* **SHORT TASK 1**
From the WEKA networking page, return the passage from "The use of DPDK" to "a common bottleneck.", copied word for word.
* **SHORT TASK 2**
According to the WEKA networking page, what does the abbreviation SR-IOV stand for?
* **SHORT TASK 3**
Write what comes next in the WEKA networking page, starting after its final sentence.

** begin TEXT SHOWN **

WEKA networking

Overview

The WEKA system supports the following types of networking technologies:

• ‌InfiniBand (IB)

• Ethernet

‌The networking infrastructure dictates the choice between the two. If a WEKA cluster is connected to both infrastructures, it is possible to connect WEKA clients from both networks to the same cluster.

The WEKA system networking can be configured as performance-optimized or CPU-optimized. In performance-optimized networking, the CPU cores are dedicated to WEKA, and the networking uses DPDK. In CPU-optimized networking, the CPU cores are not dedicated to WEKA, and the networking uses DPDK (when supported by the NIC drivers) or in-kernel (UDP mode).

Performance-optimized networking (DPDK)

For performance-optimized networking, the WEKA system does not use standard kernel-based TCP/IP services but a proprietary infrastructure based on the following:

• Use DPDK to map the network device in the user space and use it without any context switches and with zero-copy access. This bypassing of the kernel stack eliminates the consumption of kernel resources for networking operations. It applies to backends and clients and lets the WEKA system saturate network links (including, for example, 200 Gbps or 400 Gbps).

• Implementing a proprietary WEKA protocol over UDP, i.e., the underlying network, may involve routing between subnets or any other networking infrastructure that supports UDP.

The use of DPDK delivers operations with extremely low latency and high throughput. Low latency is achieved by bypassing the kernel and sending and receiving packages directly from the NIC. High throughput is achieved because multiple cores in the same server can work in parallel without a common bottleneck.

Before proceeding, it is important to understand several key terms used in this section, namely DPDK and SR-IOV.

DPDK

‌Data Plane Development Kit (DPDK) is a set of libraries and network drivers for highly efficient, low-latency packet processing. This is achieved through several techniques, such as kernel TCP/IP bypass, NUMA locality, multi-core processing, and device access via polling to eliminate the performance overhead of interrupt processing. In addition, DPDK ensures transmission reliability, handles retransmission, and controls congestion.

DPDK implementations are available from several sources. OS vendors like Red Hat and Ubuntu provide DPDK implementations through distribution channels. Mellanox OpenFabrics Enterprise Distribution for Linux (Mellanox OFED), a suite of libraries, tools, and drivers supporting Mellanox NICs, offers its own DPDK implementation.

The WEKA system relies on the DPDK implementation provided by Mellanox OFED on servers equipped with Mellanox NICs. For servers equipped with Intel NICs, DPDK support is through the Intel driver for the card.‌

SR-IOV

Single Root I/O Virtualization (SR-IOV) extends the PCI Express (PCIe) specification that enables PCIe virtualization. It allows a PCIe device, such as a network adapter, to appear as multiple PCIe devices or functions.

** end TEXT SHOWN **
** begin MATERIAL PROVIDED **

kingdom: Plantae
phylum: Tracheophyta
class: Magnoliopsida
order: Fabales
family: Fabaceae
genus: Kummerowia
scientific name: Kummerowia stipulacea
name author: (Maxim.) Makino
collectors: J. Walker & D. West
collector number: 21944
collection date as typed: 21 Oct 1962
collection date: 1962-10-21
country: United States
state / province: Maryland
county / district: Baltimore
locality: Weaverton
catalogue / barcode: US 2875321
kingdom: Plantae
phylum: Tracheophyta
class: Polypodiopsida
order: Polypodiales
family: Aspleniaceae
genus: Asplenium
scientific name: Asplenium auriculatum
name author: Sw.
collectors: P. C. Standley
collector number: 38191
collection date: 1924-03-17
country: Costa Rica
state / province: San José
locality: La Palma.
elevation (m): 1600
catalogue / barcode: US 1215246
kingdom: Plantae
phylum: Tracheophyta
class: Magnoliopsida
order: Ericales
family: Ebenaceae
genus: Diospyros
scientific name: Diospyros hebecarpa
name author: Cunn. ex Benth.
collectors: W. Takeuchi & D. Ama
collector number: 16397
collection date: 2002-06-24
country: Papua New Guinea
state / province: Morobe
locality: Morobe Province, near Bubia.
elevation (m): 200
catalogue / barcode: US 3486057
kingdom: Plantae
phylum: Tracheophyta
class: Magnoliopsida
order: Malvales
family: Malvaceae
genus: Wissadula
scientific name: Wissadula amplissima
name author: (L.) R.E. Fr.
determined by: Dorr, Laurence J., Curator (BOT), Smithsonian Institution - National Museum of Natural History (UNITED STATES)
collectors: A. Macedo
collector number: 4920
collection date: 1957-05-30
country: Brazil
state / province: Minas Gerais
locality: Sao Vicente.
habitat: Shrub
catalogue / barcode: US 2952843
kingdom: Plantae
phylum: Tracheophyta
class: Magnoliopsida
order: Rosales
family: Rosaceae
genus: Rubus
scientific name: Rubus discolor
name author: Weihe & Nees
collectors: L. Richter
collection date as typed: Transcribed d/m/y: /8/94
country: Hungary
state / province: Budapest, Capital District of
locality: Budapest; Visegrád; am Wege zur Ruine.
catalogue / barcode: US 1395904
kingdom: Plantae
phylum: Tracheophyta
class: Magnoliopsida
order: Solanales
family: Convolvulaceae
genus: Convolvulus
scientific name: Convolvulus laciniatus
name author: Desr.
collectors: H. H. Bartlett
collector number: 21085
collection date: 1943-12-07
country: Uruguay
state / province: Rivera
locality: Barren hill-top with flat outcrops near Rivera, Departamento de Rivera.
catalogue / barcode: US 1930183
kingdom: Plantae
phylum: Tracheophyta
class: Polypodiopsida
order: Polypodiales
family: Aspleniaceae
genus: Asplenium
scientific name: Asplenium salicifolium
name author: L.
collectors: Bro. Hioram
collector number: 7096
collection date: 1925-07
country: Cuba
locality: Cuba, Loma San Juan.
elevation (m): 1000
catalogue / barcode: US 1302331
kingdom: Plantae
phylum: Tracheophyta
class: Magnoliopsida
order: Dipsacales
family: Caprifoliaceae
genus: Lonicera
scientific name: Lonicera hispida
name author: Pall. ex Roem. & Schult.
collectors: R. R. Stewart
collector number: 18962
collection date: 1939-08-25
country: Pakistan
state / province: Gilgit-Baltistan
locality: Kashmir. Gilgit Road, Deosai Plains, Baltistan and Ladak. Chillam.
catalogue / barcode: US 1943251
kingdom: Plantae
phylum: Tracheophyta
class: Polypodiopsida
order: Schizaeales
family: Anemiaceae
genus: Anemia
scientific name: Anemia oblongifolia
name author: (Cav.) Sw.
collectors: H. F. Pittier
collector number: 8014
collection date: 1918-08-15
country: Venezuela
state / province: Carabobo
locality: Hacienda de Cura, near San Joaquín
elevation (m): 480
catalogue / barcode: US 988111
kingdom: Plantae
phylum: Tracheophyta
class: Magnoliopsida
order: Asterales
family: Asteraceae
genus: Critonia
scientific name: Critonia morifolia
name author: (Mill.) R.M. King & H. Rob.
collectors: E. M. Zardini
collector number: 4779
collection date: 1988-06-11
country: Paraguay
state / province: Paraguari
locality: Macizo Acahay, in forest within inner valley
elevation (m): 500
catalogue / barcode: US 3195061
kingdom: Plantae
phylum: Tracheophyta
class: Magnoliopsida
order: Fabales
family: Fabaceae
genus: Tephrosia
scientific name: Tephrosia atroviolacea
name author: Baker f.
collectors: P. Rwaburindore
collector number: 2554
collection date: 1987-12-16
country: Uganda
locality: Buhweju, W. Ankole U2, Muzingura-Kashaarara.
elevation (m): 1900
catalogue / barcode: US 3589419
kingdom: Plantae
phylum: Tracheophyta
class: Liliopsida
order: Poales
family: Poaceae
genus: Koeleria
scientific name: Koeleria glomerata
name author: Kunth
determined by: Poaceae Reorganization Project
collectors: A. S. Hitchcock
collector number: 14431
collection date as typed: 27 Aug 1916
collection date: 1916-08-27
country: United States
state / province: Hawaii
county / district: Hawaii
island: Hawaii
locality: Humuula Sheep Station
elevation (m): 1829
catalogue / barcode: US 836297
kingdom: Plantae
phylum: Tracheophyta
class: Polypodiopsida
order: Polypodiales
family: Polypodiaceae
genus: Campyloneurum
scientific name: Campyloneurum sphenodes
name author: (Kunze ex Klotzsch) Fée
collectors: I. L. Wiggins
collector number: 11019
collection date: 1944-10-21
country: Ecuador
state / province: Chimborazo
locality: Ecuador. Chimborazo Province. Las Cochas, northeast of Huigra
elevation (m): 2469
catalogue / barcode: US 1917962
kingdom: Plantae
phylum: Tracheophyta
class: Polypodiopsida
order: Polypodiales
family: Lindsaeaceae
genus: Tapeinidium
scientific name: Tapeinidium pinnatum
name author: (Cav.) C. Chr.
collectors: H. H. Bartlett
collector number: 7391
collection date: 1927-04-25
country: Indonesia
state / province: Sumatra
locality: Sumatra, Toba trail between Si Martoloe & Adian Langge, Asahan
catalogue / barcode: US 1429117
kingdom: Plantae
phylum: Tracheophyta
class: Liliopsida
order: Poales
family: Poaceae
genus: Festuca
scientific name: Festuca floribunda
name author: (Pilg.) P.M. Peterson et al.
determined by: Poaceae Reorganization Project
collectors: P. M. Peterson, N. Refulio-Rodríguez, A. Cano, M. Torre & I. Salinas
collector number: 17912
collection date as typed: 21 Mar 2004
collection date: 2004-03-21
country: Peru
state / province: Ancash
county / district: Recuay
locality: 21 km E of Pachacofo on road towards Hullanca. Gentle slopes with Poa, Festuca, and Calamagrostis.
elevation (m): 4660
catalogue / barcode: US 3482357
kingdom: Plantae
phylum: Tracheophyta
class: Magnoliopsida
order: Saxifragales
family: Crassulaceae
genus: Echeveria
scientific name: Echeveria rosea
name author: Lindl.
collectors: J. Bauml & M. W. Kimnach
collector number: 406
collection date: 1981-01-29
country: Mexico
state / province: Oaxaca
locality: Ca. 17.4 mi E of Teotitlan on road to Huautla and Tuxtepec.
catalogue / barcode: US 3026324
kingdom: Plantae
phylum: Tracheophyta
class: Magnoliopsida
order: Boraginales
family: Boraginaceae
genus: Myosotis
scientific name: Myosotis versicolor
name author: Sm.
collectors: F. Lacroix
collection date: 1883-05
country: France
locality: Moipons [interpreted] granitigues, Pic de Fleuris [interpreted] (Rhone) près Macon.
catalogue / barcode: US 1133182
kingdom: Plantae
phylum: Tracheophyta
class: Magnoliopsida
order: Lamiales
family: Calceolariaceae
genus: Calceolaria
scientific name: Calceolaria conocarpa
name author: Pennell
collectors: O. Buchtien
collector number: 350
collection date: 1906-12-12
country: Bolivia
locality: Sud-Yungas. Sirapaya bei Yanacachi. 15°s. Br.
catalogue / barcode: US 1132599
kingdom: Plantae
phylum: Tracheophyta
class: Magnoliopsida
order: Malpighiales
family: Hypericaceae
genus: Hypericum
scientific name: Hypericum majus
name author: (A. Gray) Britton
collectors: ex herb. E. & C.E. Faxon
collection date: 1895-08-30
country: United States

** end MATERIAL PROVIDED **

* **FINAL ANSWER 1**
The use of DPDK delivers operations with extremely low latency and high throughput. Low latency is achieved by bypassing the kernel and sending and receiving packages directly from the NIC. High throughput is achieved because multiple cores in the same server can work in parallel without a common bottleneck.

* **FINAL ANSWER 2**
Single Root I/O Virtualization.

* **FINAL ANSWER 3**
There are two function categories:

• Physical Function (PF): PF is a full-fledged PCIe function that can also be configured.

• Virtual Function (VF): VF is a virtualized instance of the same PCIe device created by sending appropriate commands to the device PF.

Typically, there are many VFs, but only one PF per physical PCIe device. Once a new VF is created, it can be mapped by an object such as a virtual machine, container, or, in the WEKA system, by a 'compute' process.

To take advantage of SR-IOV technology, the software and hardware must be supported. The Linux kernel provides SR-IOV software support. The computer BIOS and the network adapter provide hardware support (by default, SR-IOV is disabled and must be enabled before installing WEKA).

CPU-optimized networking

For CPU-optimized networking, WEKA can yield CPU resources to other applications. That is useful when the extra CPU cores are needed for other purposes. However, the lack of CPU resources dedicated to the WEKA system comes with the expense of reduced overall performance.

DPDK without the core dedication

For CPU-optimized networking, when mounting filesystems using stateless clients, it is possible to use DPDK networking without dedicating cores. This mode is recommended when available and supported by the NIC drivers. The DPDK networking uses RX interrupts instead of dedicating the cores in this mode.

UDP mode

WEKA can also use in-kernel processing and UDP as the transport protocol. This operation mode is commonly referred to as UDP mode.

UDP mode is compatible with older platforms that lack support for kernel offloading technologies (DPDK) or virtualization (SR-IOV) due to its use of in-kernel processing. This includes legacy hardware, such as the Mellanox CX3 family of NICs.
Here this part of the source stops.